Bollacks. As a content creator, I am actually afraid to dive into politics (like MundaneMatt for example) because of Google's demonetization rules. Why does channels like CNN (who does maintain a YouTube channel) allowed to make money off videos that display questionable content whereas channels like myself would have monetization pulled just for even talking about the subject?
 
Bollacks. As a content creator, I am actually afraid to dive into politics (like MundaneMatt for example) because of Google's demonetization rules. Why does channels like CNN (who does maintain a YouTube channel) allowed to make money off videos that display questionable content whereas channels like myself would have monetization pulled just for even talking about the subject?

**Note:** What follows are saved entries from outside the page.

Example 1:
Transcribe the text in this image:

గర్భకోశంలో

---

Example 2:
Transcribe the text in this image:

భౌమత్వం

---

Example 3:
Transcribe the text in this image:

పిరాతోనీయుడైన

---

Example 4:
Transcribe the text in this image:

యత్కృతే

Have you noticed that Floyd Mayweather seems a bit of a jerk? His employer doesn't care - it actually works in their favour. They're paying him a shed load of money for no reason other than that he can make them money. There's a whole lot of other jerks out there that they're not paying shed loads of money to - because....... they can't make them money. If it were to get to the point where Mayweather's jerkness was enough to severely damage the brand, he'd be gone in a heartbeat.

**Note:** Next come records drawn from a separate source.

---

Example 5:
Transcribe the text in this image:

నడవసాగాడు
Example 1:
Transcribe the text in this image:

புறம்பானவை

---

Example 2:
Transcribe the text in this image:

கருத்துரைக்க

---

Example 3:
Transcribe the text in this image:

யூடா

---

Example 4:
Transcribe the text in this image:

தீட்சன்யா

It's business. It's balancing upside against downside, and risk against reward. Chances are your downside for them is minute, but your upside basically non-existent. Your risk extremely low, but reward virtually non-existent. CNN will have more of all of those factors. For making money, it won't matter so much if there's greater downside, since the upside will be higher again. If CNN's "jerkness" (or equivalent) begins to severely damage the Youtube brand, they'll be gone in a heartbeat.

You're also not worth any special policing to them. A contributor that really has nothing to offer them is not going to warrant anything but an automated, umbrella method of safeguarding. It's business.